After Iran’s Supreme Leader appealed to the public to take part in the elections even if they oppose the regime, now the ultra-conservative and extremist figures of the establishment are saying widespread participation in the elections is “the strategy of the country’s enemies to engineer the outcome of the elections”.
Gholam-Ali Haddad-Adel, spokesman for the Central Coalition Council of Conservatives, says: “The U.S. is using the promotion of greater participation in the elections to engineer the result of the elections”. On Friday February 19, the Tehran representative in Parliament told the Mehr News Agency that in contrast to the past where spoke of boycotting the election, the enemy is now calling for greater public participation in the elections.
“In the past, satellite programs would advise against voting; now they are promoting election participation and are also providing voting direction,” Haddad-Adel said. He added: “I hope the public remains careful to elect a conservative Parliament and not allow foreign infiltration”.
“Those who are now hiding behind the mask of moderation,” Haddad-Adel said; “are those who revealed their extremism in the past as in the ‘sedition of 2009.’”
The conservatives refer to the election protests of 2009 as sedition, while the reformist candidates who triggered the protests with allegations of vote fraud maintain that the protests were peaceful and their demands were within the framework of the constitution.
Mehdi Chamran, the head of Tehran City Council, spoke at the Haddad-Adel election campaign meeting, saying the “enemies of the Revolution” have changed their strategy from “sanctions to the deterioration of the elections”. He said: “From across the seas, they have given up on sanctions and are instead saying whom our people should be voting for.”

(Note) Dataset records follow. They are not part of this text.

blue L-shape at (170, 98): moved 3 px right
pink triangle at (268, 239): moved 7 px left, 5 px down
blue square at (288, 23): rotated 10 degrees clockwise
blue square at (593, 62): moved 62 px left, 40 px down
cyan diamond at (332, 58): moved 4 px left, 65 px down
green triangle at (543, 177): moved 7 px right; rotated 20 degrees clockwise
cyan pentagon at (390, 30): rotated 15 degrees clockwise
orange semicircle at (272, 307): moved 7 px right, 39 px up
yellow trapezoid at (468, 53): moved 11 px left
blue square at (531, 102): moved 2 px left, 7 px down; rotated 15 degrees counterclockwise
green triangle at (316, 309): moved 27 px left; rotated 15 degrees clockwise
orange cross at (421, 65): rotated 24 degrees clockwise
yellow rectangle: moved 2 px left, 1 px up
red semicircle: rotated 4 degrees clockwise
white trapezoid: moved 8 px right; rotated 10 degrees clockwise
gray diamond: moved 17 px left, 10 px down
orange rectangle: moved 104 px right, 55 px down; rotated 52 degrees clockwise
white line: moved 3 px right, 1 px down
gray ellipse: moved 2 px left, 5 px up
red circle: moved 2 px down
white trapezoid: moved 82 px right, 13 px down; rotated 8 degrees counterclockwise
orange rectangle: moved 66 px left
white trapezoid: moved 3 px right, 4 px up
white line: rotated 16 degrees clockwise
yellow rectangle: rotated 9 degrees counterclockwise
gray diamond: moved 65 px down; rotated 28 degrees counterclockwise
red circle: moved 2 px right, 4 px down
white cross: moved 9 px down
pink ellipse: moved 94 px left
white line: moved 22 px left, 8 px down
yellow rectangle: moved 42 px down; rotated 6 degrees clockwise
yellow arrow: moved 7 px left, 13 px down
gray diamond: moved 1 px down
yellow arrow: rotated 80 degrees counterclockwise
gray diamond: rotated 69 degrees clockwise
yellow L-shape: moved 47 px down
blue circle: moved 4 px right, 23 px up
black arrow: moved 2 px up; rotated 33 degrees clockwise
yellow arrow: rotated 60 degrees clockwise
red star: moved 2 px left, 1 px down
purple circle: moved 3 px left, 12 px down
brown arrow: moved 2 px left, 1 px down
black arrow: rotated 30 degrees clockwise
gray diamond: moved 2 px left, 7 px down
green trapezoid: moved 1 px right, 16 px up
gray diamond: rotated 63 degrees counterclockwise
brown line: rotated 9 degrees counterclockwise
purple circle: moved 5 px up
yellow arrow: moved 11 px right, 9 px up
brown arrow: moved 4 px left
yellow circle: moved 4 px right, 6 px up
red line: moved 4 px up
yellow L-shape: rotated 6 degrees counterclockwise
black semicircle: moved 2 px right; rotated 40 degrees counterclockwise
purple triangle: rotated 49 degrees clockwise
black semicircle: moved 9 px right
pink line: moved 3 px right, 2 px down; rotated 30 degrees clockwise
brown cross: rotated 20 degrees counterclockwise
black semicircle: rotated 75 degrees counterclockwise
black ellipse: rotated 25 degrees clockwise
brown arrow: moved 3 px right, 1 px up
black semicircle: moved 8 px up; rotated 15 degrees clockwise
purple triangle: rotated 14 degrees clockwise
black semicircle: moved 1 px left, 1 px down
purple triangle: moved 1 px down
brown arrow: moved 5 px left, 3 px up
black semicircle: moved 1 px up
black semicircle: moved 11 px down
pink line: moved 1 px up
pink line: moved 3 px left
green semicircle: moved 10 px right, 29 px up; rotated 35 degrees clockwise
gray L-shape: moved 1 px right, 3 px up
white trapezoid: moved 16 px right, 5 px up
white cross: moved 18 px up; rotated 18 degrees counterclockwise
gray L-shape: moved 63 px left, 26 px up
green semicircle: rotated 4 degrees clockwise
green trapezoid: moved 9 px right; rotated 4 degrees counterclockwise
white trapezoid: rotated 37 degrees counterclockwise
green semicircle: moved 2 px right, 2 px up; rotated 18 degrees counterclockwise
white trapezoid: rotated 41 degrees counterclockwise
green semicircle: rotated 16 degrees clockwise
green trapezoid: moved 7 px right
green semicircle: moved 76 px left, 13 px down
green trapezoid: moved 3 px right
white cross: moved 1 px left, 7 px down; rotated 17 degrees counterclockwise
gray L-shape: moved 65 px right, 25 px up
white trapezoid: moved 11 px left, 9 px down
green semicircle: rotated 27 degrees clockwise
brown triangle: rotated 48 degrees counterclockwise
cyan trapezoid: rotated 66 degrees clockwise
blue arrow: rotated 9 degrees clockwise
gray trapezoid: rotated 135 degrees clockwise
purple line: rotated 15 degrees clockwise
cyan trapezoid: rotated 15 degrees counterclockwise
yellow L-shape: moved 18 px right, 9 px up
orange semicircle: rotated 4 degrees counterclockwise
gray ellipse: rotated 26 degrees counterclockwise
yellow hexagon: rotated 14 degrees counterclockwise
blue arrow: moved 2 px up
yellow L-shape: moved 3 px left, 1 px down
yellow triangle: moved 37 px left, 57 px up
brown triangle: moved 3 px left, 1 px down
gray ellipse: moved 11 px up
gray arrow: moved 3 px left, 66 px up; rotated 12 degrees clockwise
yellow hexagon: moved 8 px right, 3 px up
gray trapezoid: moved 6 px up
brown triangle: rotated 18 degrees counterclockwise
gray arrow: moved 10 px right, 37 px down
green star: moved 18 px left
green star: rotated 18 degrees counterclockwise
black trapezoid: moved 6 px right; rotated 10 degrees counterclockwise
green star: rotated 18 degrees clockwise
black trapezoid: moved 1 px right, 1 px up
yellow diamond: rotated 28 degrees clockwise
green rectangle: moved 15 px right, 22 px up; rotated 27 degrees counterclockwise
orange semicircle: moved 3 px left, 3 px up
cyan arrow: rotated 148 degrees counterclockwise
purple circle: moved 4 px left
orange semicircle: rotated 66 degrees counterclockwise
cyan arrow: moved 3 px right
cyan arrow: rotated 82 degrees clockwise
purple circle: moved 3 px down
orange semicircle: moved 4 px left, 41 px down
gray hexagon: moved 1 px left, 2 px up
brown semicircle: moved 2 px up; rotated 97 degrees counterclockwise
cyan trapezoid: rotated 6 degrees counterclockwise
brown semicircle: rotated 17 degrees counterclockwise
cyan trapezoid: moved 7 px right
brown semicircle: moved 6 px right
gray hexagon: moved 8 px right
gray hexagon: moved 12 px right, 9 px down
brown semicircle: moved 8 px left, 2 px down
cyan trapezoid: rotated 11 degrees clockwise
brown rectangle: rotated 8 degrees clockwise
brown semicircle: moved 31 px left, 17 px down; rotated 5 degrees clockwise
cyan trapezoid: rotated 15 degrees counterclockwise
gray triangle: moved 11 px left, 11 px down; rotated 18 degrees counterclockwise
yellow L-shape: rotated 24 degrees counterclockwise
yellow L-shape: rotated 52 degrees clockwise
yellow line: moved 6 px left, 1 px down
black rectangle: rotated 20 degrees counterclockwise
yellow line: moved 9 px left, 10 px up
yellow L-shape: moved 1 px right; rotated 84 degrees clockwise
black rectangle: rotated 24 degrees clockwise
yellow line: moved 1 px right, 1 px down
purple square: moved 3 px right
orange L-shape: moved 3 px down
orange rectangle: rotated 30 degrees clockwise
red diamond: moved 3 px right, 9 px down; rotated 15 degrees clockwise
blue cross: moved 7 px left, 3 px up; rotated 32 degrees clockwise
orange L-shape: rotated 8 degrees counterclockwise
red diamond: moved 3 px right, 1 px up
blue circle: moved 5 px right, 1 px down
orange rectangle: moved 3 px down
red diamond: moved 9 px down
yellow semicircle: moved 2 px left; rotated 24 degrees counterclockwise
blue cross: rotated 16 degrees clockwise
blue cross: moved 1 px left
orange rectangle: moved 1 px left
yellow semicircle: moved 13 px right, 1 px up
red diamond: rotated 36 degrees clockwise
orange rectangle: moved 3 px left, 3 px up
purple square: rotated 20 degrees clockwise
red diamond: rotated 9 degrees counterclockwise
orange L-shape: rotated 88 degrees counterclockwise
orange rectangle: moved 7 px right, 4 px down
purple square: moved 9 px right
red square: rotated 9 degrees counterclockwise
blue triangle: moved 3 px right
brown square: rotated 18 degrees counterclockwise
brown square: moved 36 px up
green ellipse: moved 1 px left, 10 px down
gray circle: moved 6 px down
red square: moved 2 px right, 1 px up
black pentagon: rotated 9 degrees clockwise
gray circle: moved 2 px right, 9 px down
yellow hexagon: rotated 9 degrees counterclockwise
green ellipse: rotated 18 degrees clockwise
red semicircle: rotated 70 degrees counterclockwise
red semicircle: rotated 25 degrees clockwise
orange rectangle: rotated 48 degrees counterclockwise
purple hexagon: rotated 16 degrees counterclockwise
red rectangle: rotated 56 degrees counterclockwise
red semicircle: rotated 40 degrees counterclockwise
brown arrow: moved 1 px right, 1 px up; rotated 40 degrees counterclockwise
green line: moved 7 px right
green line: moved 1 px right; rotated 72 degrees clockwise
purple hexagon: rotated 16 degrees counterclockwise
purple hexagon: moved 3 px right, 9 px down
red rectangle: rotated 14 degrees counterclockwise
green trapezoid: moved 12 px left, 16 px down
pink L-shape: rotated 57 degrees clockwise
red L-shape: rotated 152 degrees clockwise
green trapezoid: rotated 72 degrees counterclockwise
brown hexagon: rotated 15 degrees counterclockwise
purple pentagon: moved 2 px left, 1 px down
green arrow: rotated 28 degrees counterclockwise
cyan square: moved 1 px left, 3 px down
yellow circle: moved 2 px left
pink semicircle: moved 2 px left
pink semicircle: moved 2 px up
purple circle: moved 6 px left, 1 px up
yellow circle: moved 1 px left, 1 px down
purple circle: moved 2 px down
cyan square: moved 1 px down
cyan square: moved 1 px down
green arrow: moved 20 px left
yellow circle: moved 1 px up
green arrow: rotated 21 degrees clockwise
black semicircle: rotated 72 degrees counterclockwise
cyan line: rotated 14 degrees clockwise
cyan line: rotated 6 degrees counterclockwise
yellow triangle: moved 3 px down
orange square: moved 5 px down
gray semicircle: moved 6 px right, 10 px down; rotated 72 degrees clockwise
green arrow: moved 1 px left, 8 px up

Ahmad Khatami: It is Slander Week!
Meanwhile, hardliner Ahmad Khatami in Kerman referred to his critics and opponents as “numbskulls who take their cue from enemy forces”. On Friday February 19, the Assembly of Experts candidate said foreign countries are “meddling in Iran’s business” and “trying to send infiltrators into the decision-making centres of the country”.
“English-speaking media are saying do not vote for Ahmad Jannati, for Mohammad Taghi Mesbah Yazdi in Tehran, for Ahmad Khatami in Kerman or Ahmad Alam al-Hoda in Khorasan,” he said referring to the ultra-conservative clerics seeking a seat in the Assembly of Experts.
Without directly referencing the internet campaign launched by a group of supporters of moderate cleric Ayatollah Hashemi Rafsanjani to prevent the election of conservatives Jannati, Yazdi, Khatami and Alam ol-Hoda to the Assembly of Experts, Ahmad Khatami said: “What is it to you, you meddlers! These very individuals are at the top of the list of wise voters.”
Ahmad Khatami insisted that the reason for the adverse campaign launched against him is that he has “slammed sedition in [his] sermons” and said: “This week is the week of slander from anti-Revolutionaries against candidates supported by the leadership, and the wisdom of the public will come into play right here when, with God’s support, you will not be swayed by such rumours and lies spread around cyber space.”
Mohsen Esmaili, an Assembly of Experts candidate, was also heard condemning foreign countries and accusing the “country’s enemies” of creating rifts between the forces of the Revolution by putting their support behind certain people.
Tehran’s Friday Mass Imam, Kazem Sedighi, also said in this week’s sermon that foreign media have for the first time begun encouraging Iranians to go to the ballot box but asserted that the public will not vote for “candidates promoted in enemy media”.
Iranians will go to the polls on February 26 to vote for parliamentary and Assembly of Experts candidates. While the majority of reformists and moderate candidates have been disqualified by the ultra-conservative Guardian Council, the reformists, including President Hassan Rohani, have urged the public not to boycott the elections and to simply try to vote for the most moderate candidates in each riding.